After more than doubling tariffs on USD 200 billion of Chinese goods last week -- sparking a retaliation from Beijing -- Trump has threatened to hit a further USD 300 billion with more levies if he does not get his way in high-stakes talks.
However, in a series of tweets Tuesday the president gave markets some hope that a deal between the economic titans will eventually be struck with his counterpart Xi Jinping.
"When the time is right we will make a deal with China", he wrote, adding that his "respect and friendship with President Xi is unlimited".
He went on to say: "We can make a deal with China tomorrow, before their companies start leaving so as not to lose USA business" and called on the Federal Reserve to "match" whatever the Chinese central bank does to support the US economy.
The remarks, while again accusing China of backsliding in the trade talks, provided some optimism and in early trade Shanghai was up 0.8 per cent while Hong Kong put on 0.6 per cent and Sydney rose 0.5 per cent.
Seoul added 0.6 per cent, while Taipei, Wellington, Manila and Jakarta were also well in positive territory.

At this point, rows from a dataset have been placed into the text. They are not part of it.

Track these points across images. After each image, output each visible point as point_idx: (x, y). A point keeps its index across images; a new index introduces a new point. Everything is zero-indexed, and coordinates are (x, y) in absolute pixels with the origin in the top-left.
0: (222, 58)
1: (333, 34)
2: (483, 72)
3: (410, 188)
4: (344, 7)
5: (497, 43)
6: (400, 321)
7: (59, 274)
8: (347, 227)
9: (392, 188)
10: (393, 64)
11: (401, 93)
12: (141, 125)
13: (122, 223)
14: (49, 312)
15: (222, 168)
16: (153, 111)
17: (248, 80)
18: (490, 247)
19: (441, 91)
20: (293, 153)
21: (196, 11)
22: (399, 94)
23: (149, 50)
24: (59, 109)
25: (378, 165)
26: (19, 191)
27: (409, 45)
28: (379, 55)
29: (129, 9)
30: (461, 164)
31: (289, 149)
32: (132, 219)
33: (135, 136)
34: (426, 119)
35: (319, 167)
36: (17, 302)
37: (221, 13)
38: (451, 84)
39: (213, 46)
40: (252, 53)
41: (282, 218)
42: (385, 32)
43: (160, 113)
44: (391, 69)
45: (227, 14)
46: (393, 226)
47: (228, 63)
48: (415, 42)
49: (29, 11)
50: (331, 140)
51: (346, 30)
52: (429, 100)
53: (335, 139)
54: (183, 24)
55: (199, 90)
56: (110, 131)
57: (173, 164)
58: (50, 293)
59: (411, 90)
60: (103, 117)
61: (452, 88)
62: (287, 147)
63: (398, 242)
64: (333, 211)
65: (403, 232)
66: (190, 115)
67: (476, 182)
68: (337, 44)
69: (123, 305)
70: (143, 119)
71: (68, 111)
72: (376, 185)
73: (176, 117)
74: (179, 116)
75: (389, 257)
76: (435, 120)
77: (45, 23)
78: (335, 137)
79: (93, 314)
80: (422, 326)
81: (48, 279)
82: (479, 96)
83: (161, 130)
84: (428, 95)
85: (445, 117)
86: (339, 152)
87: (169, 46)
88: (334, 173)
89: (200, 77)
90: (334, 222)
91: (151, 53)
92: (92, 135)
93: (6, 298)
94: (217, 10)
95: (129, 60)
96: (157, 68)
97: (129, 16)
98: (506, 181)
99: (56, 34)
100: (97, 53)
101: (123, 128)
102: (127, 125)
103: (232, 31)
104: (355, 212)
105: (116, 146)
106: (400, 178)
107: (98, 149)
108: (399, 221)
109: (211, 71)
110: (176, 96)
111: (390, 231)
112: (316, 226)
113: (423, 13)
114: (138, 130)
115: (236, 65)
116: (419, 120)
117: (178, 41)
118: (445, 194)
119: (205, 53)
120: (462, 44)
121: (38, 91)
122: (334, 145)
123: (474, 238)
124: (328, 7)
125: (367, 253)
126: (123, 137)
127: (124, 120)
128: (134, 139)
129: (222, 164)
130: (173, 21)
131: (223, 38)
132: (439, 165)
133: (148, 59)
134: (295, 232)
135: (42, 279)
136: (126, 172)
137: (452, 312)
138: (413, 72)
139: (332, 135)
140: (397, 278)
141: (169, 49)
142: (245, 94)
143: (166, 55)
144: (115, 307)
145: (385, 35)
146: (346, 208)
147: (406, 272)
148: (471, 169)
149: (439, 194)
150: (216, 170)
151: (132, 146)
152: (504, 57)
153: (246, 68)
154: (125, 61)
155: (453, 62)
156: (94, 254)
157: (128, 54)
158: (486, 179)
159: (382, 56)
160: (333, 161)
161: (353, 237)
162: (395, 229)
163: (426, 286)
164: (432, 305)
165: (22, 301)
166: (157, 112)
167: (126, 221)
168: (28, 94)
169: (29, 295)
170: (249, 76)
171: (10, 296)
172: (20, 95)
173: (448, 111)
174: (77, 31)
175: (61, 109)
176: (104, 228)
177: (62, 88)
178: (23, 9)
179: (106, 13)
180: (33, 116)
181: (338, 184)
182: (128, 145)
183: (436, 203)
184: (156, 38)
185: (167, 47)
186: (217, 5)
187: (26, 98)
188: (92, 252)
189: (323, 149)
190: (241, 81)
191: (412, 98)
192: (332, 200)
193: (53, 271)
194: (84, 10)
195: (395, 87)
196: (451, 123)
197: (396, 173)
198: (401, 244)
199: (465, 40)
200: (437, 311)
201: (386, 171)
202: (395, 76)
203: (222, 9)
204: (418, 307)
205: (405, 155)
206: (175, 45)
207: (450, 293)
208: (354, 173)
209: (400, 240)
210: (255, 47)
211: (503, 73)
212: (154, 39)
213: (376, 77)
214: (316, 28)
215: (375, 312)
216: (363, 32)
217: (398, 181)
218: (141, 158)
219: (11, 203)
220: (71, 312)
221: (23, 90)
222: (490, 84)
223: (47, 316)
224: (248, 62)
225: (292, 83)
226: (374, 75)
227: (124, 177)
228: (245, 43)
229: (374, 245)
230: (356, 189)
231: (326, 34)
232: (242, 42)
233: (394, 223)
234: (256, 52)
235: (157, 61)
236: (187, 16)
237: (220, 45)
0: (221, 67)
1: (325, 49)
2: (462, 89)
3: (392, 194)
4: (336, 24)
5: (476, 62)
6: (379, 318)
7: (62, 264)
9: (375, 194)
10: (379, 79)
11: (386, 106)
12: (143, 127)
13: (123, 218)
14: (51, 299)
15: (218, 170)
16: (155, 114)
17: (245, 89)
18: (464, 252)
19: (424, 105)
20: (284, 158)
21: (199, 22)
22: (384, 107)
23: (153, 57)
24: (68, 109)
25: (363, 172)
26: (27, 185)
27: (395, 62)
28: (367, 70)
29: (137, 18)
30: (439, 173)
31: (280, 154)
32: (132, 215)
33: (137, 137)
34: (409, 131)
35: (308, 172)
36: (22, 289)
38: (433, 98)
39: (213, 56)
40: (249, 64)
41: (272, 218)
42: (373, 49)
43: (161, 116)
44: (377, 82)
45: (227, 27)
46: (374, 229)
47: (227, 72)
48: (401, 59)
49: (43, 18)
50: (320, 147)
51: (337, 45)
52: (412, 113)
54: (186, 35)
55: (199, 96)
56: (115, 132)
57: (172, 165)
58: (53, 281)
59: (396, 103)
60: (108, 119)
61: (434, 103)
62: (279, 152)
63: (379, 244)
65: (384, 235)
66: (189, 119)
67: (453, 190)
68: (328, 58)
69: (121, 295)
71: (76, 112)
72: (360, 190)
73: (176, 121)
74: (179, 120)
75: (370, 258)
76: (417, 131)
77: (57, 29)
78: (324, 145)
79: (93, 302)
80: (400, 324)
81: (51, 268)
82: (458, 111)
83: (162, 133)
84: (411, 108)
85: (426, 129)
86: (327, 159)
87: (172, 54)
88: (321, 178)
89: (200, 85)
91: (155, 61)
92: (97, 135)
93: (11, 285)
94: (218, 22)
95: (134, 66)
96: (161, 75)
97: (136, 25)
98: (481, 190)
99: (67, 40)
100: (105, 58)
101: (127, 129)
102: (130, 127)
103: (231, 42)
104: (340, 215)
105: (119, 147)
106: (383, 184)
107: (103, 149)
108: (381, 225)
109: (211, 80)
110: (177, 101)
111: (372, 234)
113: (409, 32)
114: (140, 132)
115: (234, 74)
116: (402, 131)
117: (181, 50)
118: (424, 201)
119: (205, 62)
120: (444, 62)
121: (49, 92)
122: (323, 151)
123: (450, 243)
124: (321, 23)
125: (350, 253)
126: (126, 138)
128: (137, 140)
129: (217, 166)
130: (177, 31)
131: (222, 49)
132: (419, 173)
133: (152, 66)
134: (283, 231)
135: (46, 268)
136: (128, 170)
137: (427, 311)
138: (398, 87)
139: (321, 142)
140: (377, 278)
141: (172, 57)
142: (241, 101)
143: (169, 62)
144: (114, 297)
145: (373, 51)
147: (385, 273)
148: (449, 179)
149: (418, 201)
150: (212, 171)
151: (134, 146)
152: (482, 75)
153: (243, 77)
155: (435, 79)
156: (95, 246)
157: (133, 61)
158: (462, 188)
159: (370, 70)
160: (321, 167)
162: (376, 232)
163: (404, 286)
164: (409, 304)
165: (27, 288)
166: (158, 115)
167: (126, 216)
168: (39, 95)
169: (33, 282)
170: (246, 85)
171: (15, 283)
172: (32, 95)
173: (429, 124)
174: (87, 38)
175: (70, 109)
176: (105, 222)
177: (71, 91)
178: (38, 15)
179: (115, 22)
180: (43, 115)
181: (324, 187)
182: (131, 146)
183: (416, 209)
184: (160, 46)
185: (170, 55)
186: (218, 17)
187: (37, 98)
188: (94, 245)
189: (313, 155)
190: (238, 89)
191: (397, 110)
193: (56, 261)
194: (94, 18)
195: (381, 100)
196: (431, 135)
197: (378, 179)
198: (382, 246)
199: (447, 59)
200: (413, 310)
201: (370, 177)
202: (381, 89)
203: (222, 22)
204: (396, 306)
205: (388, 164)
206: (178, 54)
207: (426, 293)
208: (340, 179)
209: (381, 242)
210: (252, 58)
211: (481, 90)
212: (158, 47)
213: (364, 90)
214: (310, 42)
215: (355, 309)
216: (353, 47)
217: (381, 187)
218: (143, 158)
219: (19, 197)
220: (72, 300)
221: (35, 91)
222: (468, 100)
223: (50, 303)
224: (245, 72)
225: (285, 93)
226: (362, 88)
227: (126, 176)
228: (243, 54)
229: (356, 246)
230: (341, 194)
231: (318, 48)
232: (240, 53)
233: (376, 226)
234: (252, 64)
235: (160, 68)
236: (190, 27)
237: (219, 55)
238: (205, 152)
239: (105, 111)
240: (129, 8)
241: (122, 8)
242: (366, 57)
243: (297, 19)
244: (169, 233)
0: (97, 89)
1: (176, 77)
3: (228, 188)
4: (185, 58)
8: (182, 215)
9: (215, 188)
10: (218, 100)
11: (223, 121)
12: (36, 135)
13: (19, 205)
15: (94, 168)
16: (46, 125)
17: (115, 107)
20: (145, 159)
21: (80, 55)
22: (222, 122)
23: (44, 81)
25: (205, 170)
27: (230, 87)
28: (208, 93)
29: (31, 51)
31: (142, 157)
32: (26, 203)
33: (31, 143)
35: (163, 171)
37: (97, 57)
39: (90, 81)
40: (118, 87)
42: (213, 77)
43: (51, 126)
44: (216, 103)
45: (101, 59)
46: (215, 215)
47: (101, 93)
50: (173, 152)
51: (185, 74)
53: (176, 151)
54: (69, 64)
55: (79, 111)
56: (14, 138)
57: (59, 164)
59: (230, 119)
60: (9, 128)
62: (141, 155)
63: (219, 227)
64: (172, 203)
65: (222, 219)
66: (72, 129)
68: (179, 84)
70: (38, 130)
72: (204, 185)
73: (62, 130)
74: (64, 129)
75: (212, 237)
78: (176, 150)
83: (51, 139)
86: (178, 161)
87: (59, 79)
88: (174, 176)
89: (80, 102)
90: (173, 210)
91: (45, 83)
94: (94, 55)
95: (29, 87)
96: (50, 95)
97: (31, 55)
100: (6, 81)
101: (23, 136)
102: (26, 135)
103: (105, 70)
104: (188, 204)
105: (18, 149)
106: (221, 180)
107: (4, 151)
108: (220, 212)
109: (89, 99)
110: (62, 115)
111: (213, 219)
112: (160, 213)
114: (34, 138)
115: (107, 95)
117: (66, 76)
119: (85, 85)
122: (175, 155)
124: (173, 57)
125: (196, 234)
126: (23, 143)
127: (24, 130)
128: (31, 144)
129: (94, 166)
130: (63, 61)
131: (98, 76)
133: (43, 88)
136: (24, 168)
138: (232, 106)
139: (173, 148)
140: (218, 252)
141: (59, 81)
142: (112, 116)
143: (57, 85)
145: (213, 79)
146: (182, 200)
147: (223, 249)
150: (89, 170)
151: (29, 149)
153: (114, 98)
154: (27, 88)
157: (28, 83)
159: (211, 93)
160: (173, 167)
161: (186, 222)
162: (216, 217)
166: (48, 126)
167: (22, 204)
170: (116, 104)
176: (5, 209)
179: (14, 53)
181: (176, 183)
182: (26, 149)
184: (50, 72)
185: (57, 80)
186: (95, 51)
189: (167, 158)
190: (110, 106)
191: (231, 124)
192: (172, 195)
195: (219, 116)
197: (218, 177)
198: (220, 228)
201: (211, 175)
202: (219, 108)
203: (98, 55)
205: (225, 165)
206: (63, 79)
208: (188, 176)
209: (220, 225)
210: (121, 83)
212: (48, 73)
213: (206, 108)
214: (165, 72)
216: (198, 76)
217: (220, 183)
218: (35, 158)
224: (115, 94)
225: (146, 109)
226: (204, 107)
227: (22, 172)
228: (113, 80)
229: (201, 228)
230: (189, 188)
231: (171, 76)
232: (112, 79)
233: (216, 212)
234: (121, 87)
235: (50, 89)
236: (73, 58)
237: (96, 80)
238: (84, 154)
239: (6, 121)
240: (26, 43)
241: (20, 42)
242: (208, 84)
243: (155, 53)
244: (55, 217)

Seoul was barely moved.
However, Tokyo went into the break 0.8 percent lower.
Both sides have said they will resume talks in Beijing but with no date yet set dealers are looking ahead to a possible meeting between Trump and Xi at the G20 in Japan at the end of June.
"It's just too early to tell if this is a buy (on equity markets), on slightly oversold conditions, or if it's the start of stabilisation," Gina Martin Adams, chief equity strategist at Bloomberg Intelligence, told Bloomberg TV.
"Our working thesis is that we're going to be in for a period of volatility for most of the next month as we await the G20 meeting."